U.S. Supreme Court “Lays to Rest” Private Party Superfund Tort Suit – The Statute of Repose Awakens (at least in the Old North State)

By: John R. Embick, Esq.

Chair, Environmental Law Section


The U.S. Supreme Court recently issued an interesting ruling which addressed whether state statute of limitations and state statutes of repose are pre-empted by the Comprehensive Environmental Response, Compensation, and Liability Act (“CERCLA”, or more popularly known as “Superfund”), 42 U.S.C. § 9601, et seq.

The case is captioned CTS Corp. v. Waldburger, et al., No. 13-339 (Decided June 9, 2014), and the main opinion was written by Justice Kennedy (joined in full, or in part, by Roberts, Scalia, Thomas, Alito, Kagan and Sotomayor).  A dissent was penned by Justice Ginsburg (joined by Breyer).

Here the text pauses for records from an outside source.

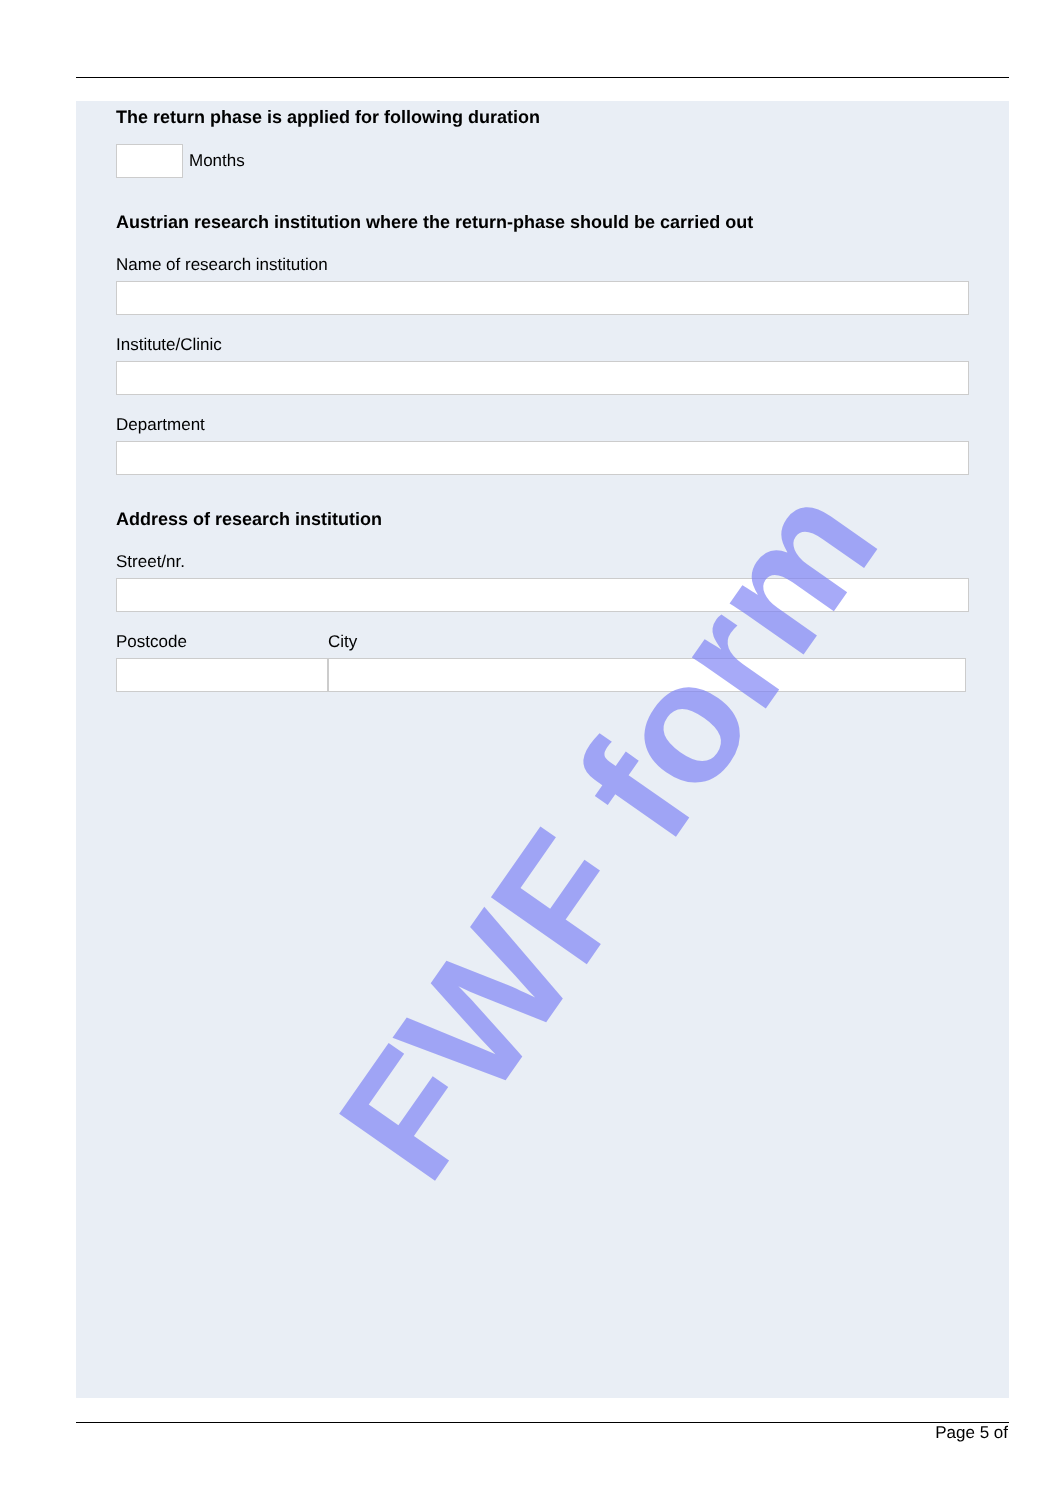The return phase is applied for following duration
Months
Austrian research institution where the return-phase should be carried out
Name of research institution
Institute/Clinic
Department
Address of research institution
Street/nr.
Postcode City
FWF form
Page 5 of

CTS Corp. (“CTS”), a publicly traded company on the New York Stock Exchange, is a manufacturer of electronic components and sensors.  CTS and a predecessor company operated a manufacturing plant near Asheville, NC (also known as the “Old North State”, or the “Tar Heel State”).  The facility was sold in 1987.  Residents in the area alleged that the groundwater in the vicinity was contaminated by plant operations, and that they suffered damages and injuries as a result.  The residents claim the damage was first discovered in 2009, over twenty years after the sale.

The residents brought various claims against CTS, including claims under Superfund, seeking compensation for the damages and injuries caused by the groundwater contamination.  CTS claimed, among other things, that a Tar Heel State Statute of Repose barred the claims after 10 years.  Since CTS sold the plant in 1987, the claims arguably expired in 1997.

Superfund contains a provision which partly pre-empts statute law statutes of limitations in certain tort actions involving personal injury or property damage arising from the release of hazardous substances into the environment.  42 U.S.C. § 9658.

CTS claimed that the Old North State Statute of Repose was not pre-empted by § 9658, and that the claims were barred.  The federal trial court agreed, but the Fourth Circuit reversed, finding that the provisions of § 9658 were ambiguous and that the remedial purposes of Superfund favored pre-emption.

The High Court reversed, finding that the provisions of § 9658 did not preempt the NC Statute of Repose.

At the core of Justice Kennedy’s opinion is a discussion of statutory interpretation and the pre-emption doctrine.  Justice Kennedy opined that the outcome turned on whether    § 9658 distinguished between statutes of limitation and statutes of repose.  Justice Kennedy explained that the two doctrines, while sharing similarities, have different purposes and objectives.   Statutes of limitation seek to balance the rights and duties of litigants by encouraging the pursuit of claims in a “reasonable” amount of time, and begin to run when a claim accrues.  Statutes of Repose, on the other hand, reflect a legislative judgment that for certain acts, a defendant should be free of liability after a certain period of time passes, regardless of when a claim accrues or is discovered (and the length of time involved in most statutes of repose is much longer, e.g., 10+ years).

Justice Kennedy further indicated that the doctrine of equitable tolling of the statute of limitations helped discern the subtle differences between the two doctrines.  He explained that the purpose of encouraging diligent prosecution of claims under the statute of limitations is not furthered when the plaintiff is prevented from discovering when the claim arises.  Further, claims involving exposure to contaminants frequently are affected by very lengthy latency periods.   Statutes of repose are not informed by this consideration, so that the equitable tolling doctrine does not apply.

Having distinguished between the two concepts involving limitations periods, Justice  Kennedy then turned to the actual language of § 9658.  He found that the section mentioned statute of limitations multiple times, and did not mention statute of repose at all.  He also concluded that the two doctrines were widely recognized as separate and distinct.  Because Congress seemingly did not address the distinct doctrine of the statute of repose, he concluded that Congress did not intent to pre-empt those state statutory provisions.

Justice Ginsburg, in dissent, noted that she disagreed with the effort of the majority to distinguish the two limitations period doctrines.  She also reasoned that because latency periods for the appearance of effects of exposure to contamination often are substantially longer that the periods set forth in statutes of repose, that the purpose for which § 9658 was enacted would be frustrated by the interpretation of the majority justices.

What is the likely effect of the decision with respect to Pennsylvania’s Statute of Repose?  The Commonwealth’s version of the statue of repose is found at 42 Pa. C.S.A § 5536, and seems  to be limited to claims against builders, contractors, engineers and architects relating to the design, planning, supervision, or observation of construction of improvements to real property within 12 yeas after completion of the construction or improvement.

As drafted, therefore, it appears that the Pa Statute of Repose would not have prevented the claims raised by the Tar Heel State plaintiffs, had the site been located in the Keystone State.